Modeling of carbon nanotube ISFETs with high‐κ gate dielectrics for biosensing applications

Abstract

AbstractAn electrochemical model for two fabricated CNT‐ISFETs has been developed by considering all chemical and physical parameters of the device and then simulated in MATLAB environment. Model has been developed by studying on some aspects of carbon nanotube‐based ion sensitive field effect transistor (CNT‐ISFET) with two high‐κ dielectric materials (HfO2 and ZrO2) fabricated by chemical solution process at low temperature. DC experiments have been performed on pH of the solution to determine the dependence of surface potential, threshold voltage, and drain current.

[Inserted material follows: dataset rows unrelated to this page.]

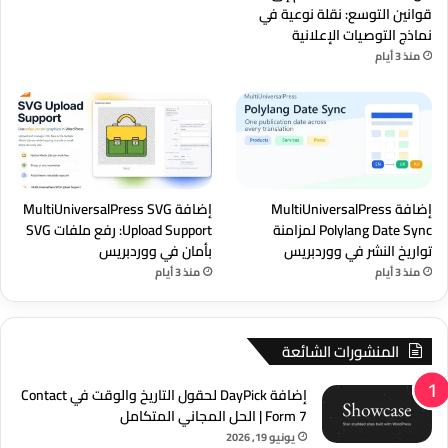
قوانين التوسع: نقلة نوعية في
نماذج التوصيات الإعلانية
منذ 3 أيام
إضافة MultiUniversalPress
إضافة MultiUniversalPress SVG
Polylang Date Sync لمزامنة
Upload Support: رفع ملفات SVG
تواريخ النشر في ووردبريس
بأمان في ووردبريس
منذ 3 أيام
منذ 3 أيام
المنشورات الشائعة
إضافة DayPick لحقول التاريخ والوقت في Contact
Form 7 | الحل المجاني المتكامل
يونيو 19, 2026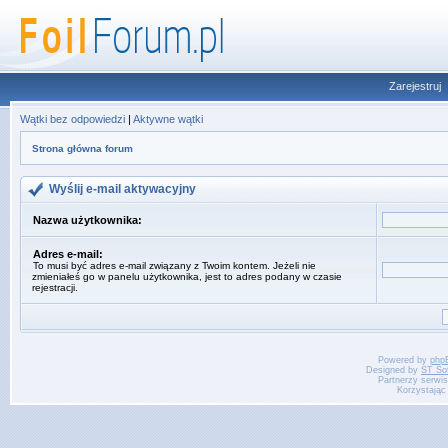
Zarejestruj
Wątki bez odpowiedzi
|
Aktywne wątki
Strona główna forum
Wyślij e-mail aktywacyjny
Nazwa użytkownika:
Adres e-mail:
To musi być adres e-mail związany z Twoim kontem. Jeżeli nie
zmieniałeś go w panelu użytkownika, jest to adres podany w czasie
rejestracji.
Powered by
php
Designed by
ST So
Partnerzy serwi
Korzystając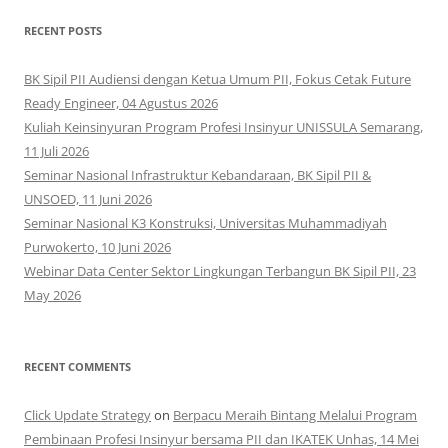
RECENT POSTS
BK Sipil PII Audiensi dengan Ketua Umum PII, Fokus Cetak Future
Ready Engineer, 04 Agustus 2026
Kuliah Keinsinyuran Program Profesi Insinyur UNISSULA Semarang,
11 Juli 2026
Seminar Nasional Infrastruktur Kebandaraan, BK Sipil PII &
UNSOED, 11 Juni 2026
Seminar Nasional K3 Konstruksi, Universitas Muhammadiyah
Purwokerto, 10 Juni 2026
Webinar Data Center Sektor Lingkungan Terbangun BK Sipil PII, 23
May 2026
RECENT COMMENTS
Click Update Strategy
on
Berpacu Meraih Bintang Melalui Program
Pembinaan Profesi Insinyur bersama PII dan IKATEK Unhas, 14 Mei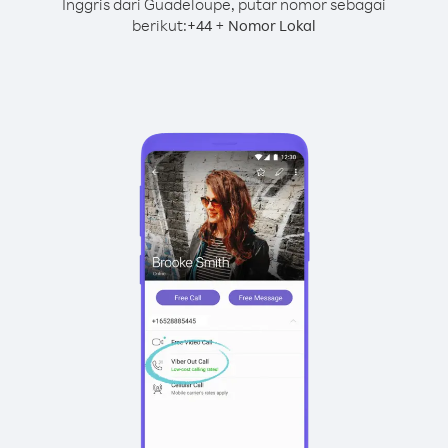
Inggris dari Guadeloupe, putar nomor sebagai
berikut:
+
+
44
Nomor Lokal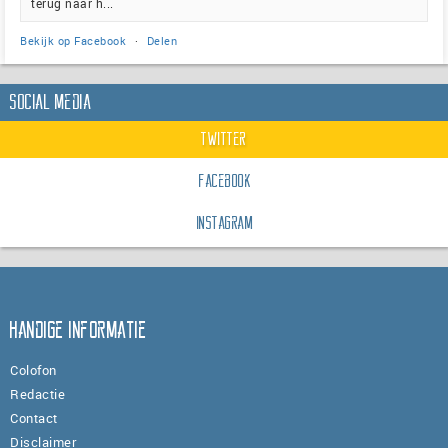
terug naar h...
Bekijk op Facebook
·
Delen
Social Media
Twitter
Facebook
Instagram
Handige informatie
Colofon
Redactie
Contact
Disclaimer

Sensitivities of the devices have also been determined experimentally and found to be 57.5 and 60 mV/pH compared with theoretical values of 56.6 and 58.6 mV/pH for HfO2 and ZrO2 CNT‐ISFETs, respectively in the pH range of 5 to 9. Time domain experiments have been performed to determine the memory effects of the devices. Experiments showed drift rate of 0.52 and 0.683 mV/h at pH 7 for HfO2 and ZrO2 as gate oxides, respectively. The hysteresis widths are found to be 5.88 and 5.26 mV in a pH loop of 7 → 9 → 7 → 5 → 7 for loop time of 60 minutes, respectively, for HfO2 and ZrO2 dielectrics. The simulated results of the developed model are compared with experimentally obtained data and found to be in good agreement.